| TASK STATEMENT |
Nothing but a number is needed: the count of lines below that include "index".

[Data extracted from a collection]
»»

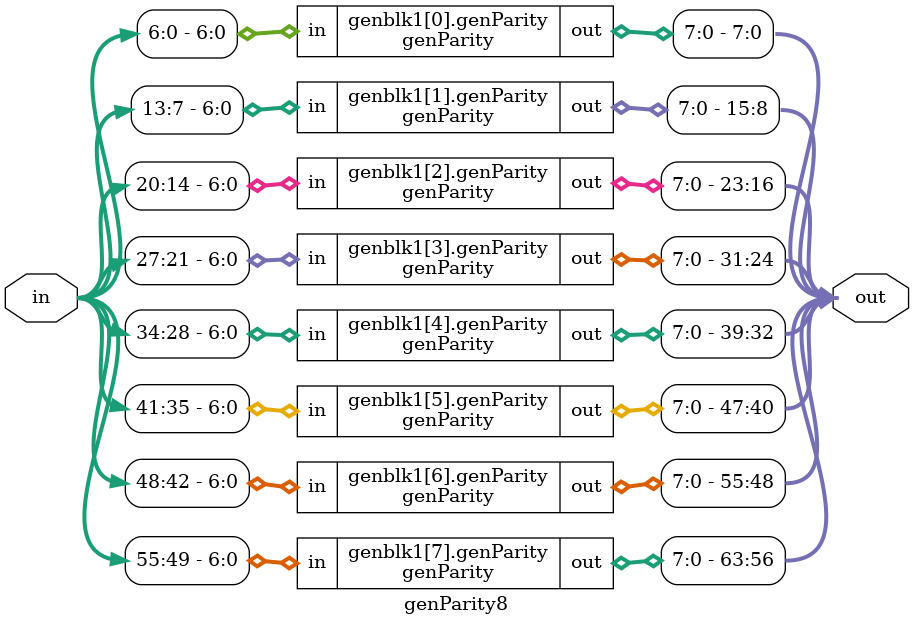
<source format=sv>
`timescale 1ns/1ps
module UDL_Count  #(parameter WIDTH=56) 
   (clk, rst, up, down, load, in, out) ;

   input logic              clk;
   input logic 		    rst;
   input logic 		    up;
   input logic 		    down;
   input logic 		    load;
   input logic [55:0]  in;
   output logic [WIDTH-1:0] out;

   logic [WIDTH-1:0] 	    next;
   
   flop #(WIDTH) count(clk, next, out);

   always_comb begin
      if (rst)
	next = {WIDTH{64'b0}};
      else if (load)
	next = in;
      else if (up)
	next = out + 1'b1;
      else if (down)
	next = out - 1'b1;
      else
	next = out;
   end // always@ *
   
endmodule 

// ordinary flip-flop
module flop #(parameter WIDTH=56) ( 
  input  logic             clk,
  input  logic [WIDTH-1:0] d, 
  output logic [WIDTH-1:0] q);

  always_ff @(posedge clk)
    q <= d;
   
endmodule

module genParity(input logic [6:0] in, output logic [7:0] out);
  assign out[0] = ~^in;
  assign out[7:1] = in;
endmodule

module genParity8(input logic [55:0] in, output logic [63:0] out);
  genvar 						index;
  for(index = 0; index < 8; index++) begin
	genParity genParity(.in(in[7*index +: 7]), .out(out[8*index +: 8]));
  end
endmodule



</source>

««

| THE ANSWER |
3